Tis The Season…

…to be what? 
Do we ever really ever find out who we are?  I mean we know what to be in certain situations. For example, when you have a friend that goes through a huge trauma, you know to comfort, or when your sister gets a promotion you celebrate.  We know what kind of person we need to be in these situations, but what’s interesting to me is that the more we spend time being the situational versions of ourselves the furthur away we get from being who we are.  And who are we?  I don’t know…maybe thats the journey of life, finding out who we are.  I’ve heard my whole life that I need to find out who I am first, before I do anything in my life.  I’ve come to hate this teaching.  I have tried to find out exactly who I am and I don’t really know what that is.
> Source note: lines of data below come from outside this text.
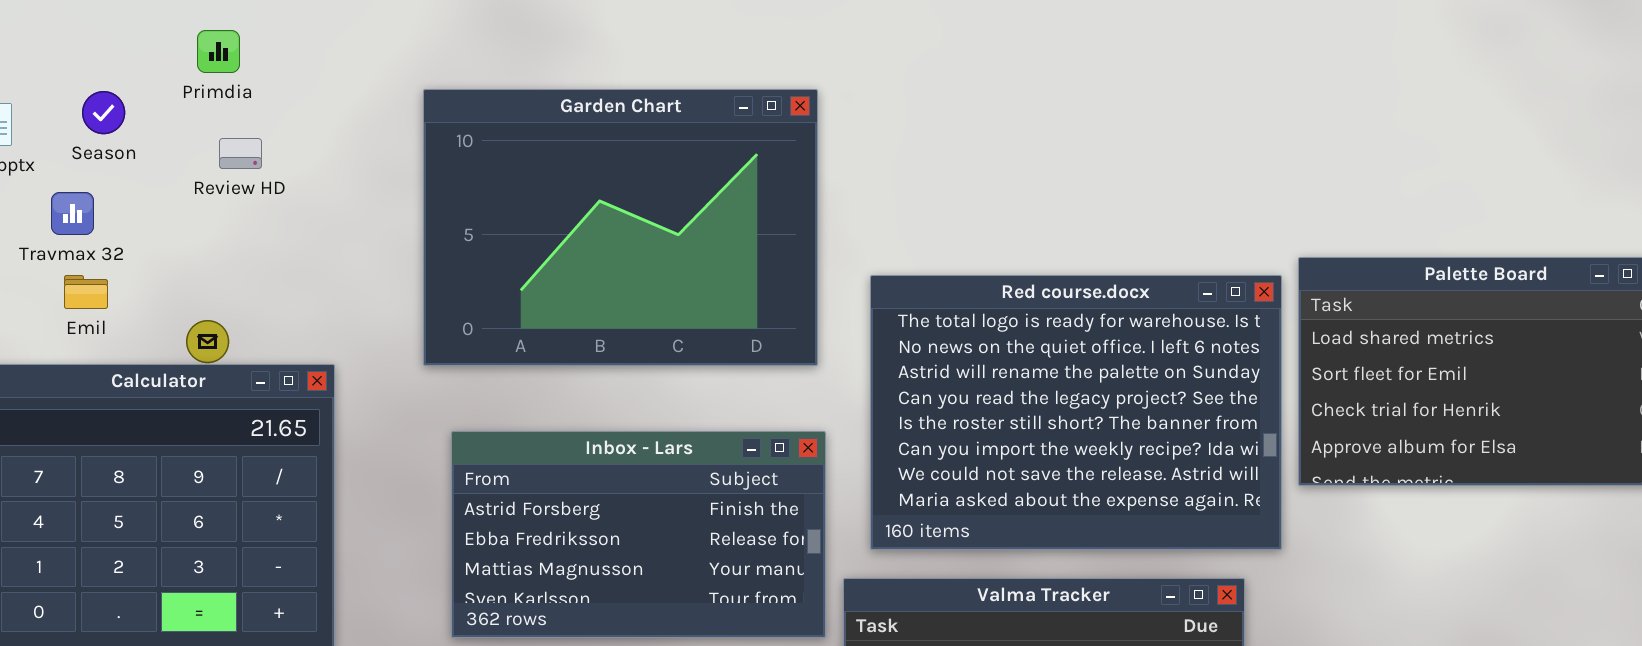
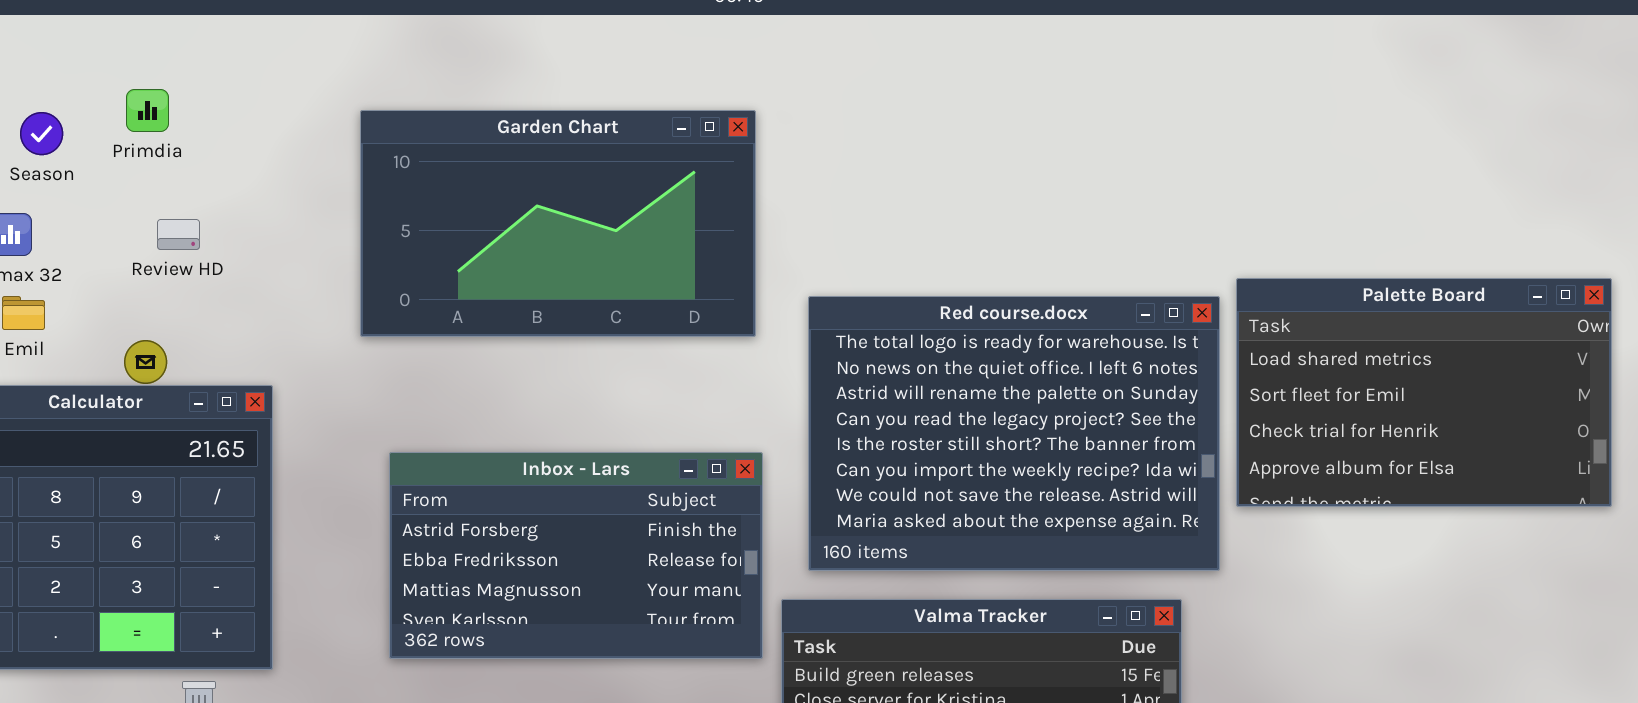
Primdia: [197,30,240,73] -> [126,89,169,132], moved
Garden Chart: [423,89,818,366] -> [360,110,756,337], resized
Review HD: [219,138,262,169] -> [157,219,200,250], moved

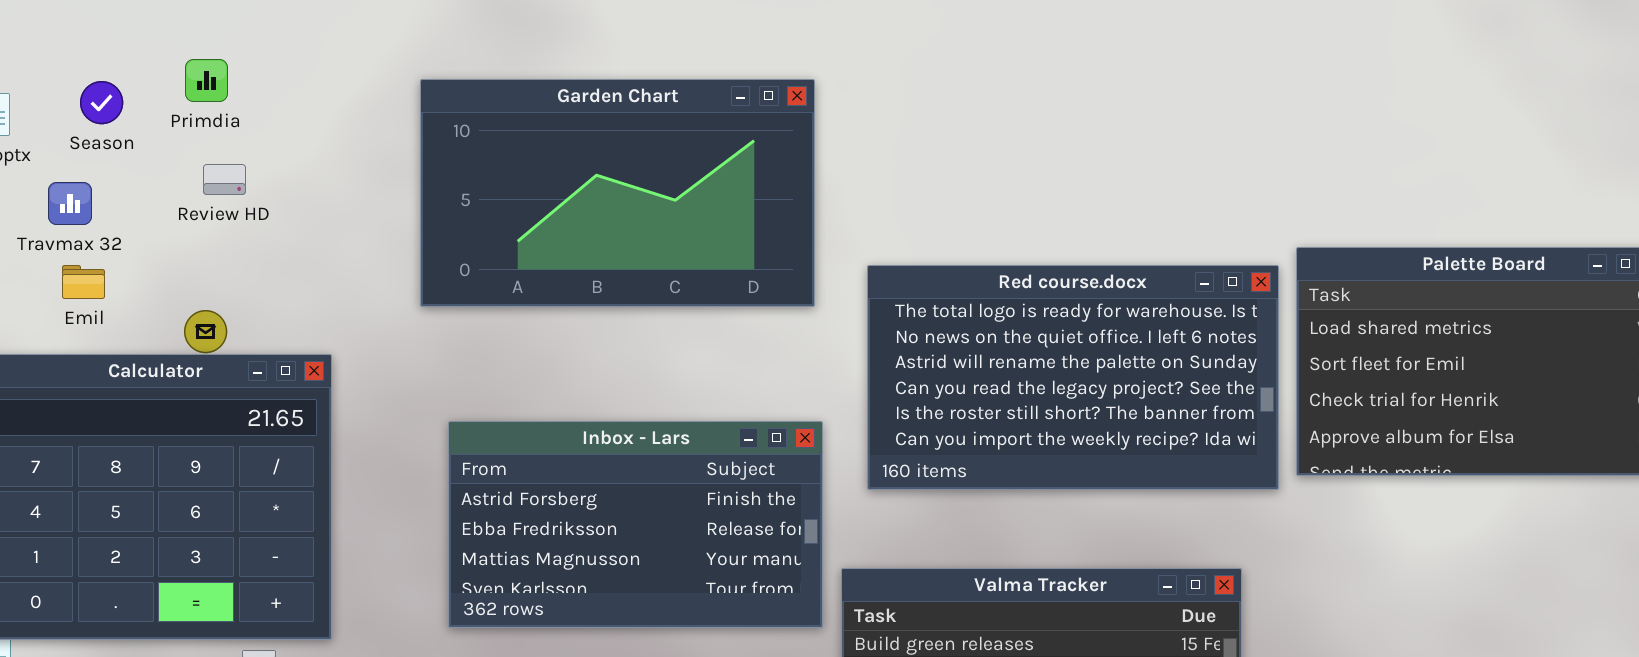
Review HD: [157,219,200,250] -> [203,164,246,195], moved
Red course.docx: [808,296,1220,571] -> [867,265,1279,490], resized

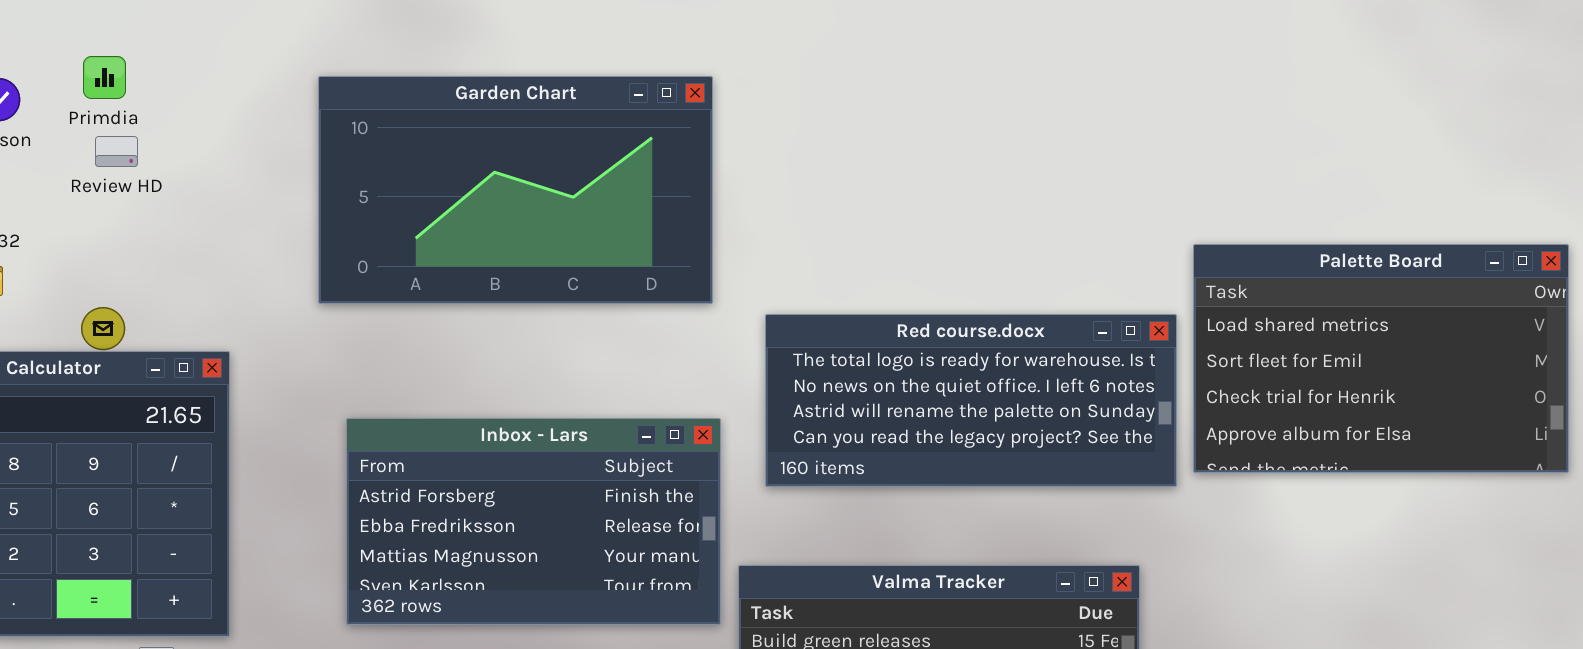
Review HD: [203,164,246,195] -> [95,136,138,167], moved
Red course.docx: [867,265,1279,490] -> [765,314,1177,487], resized

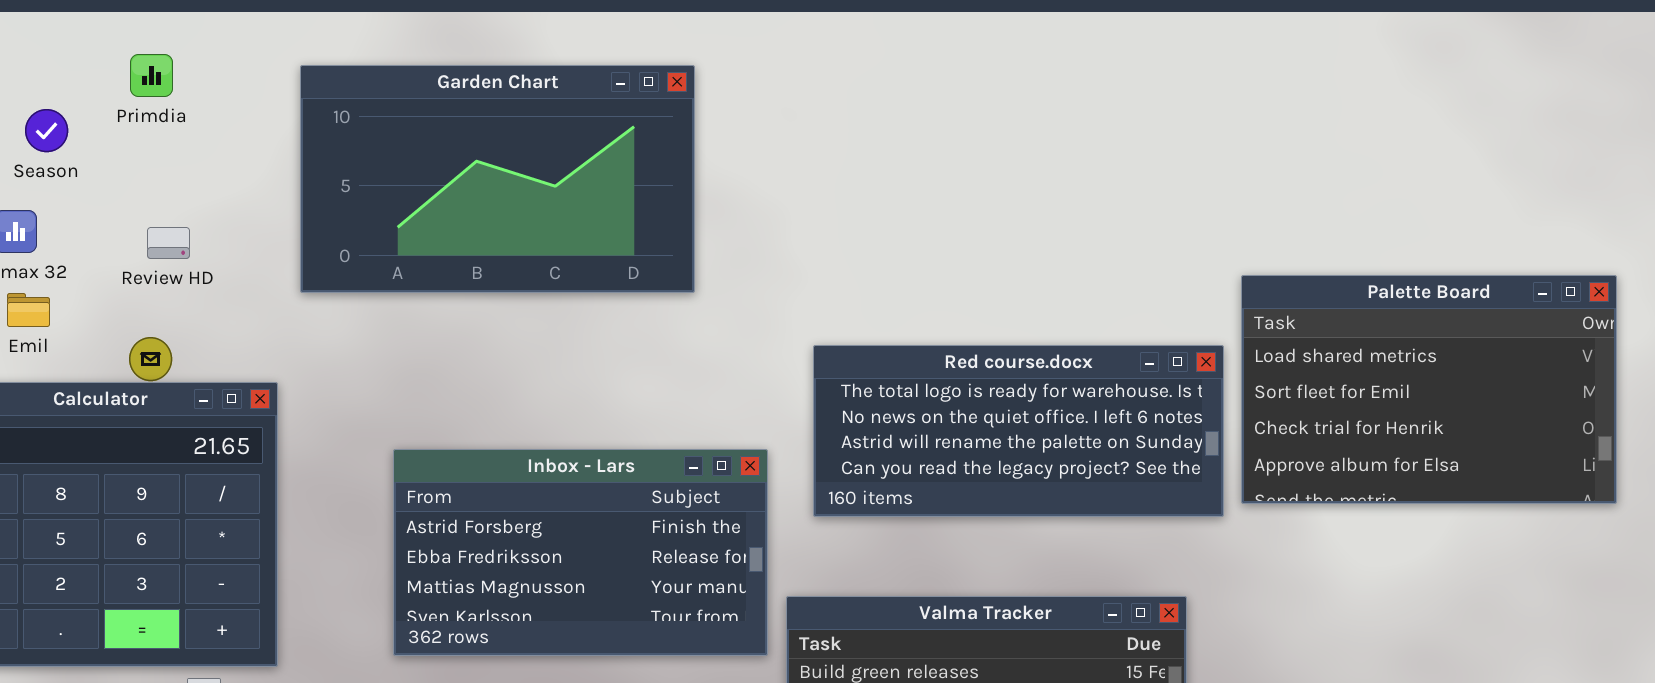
Primdia: [83,56,126,99] -> [130,54,173,97], moved
Garden Chart: [318,76,713,304] -> [300,65,695,293], moved
Review HD: [95,136,138,167] -> [147,227,190,259], moved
It has frustrated me, because I’ve brought my life to a screeching hault to pinpoint my identity.  I have decided that there is not enough time for this, and that at the core of who i am this one thing I have found.  I am living.  I am alive and living things need to keep moving.  Who I am envolves waking up, building things, creating, and loving.  There is nothing that should keep me from this.
When I find myself in a place where I no longer want these things I have denied myself its true identity.  Just some christmas day ramblings from me. 
I am preparing for an adventure.  This adventure will be with the people I love the most, and I hope to clear my mind.  So see you after a while. 

1 Comment »

  1. Matthew Said:

    I’m glad you have hope because Christmas was so bland for me this year.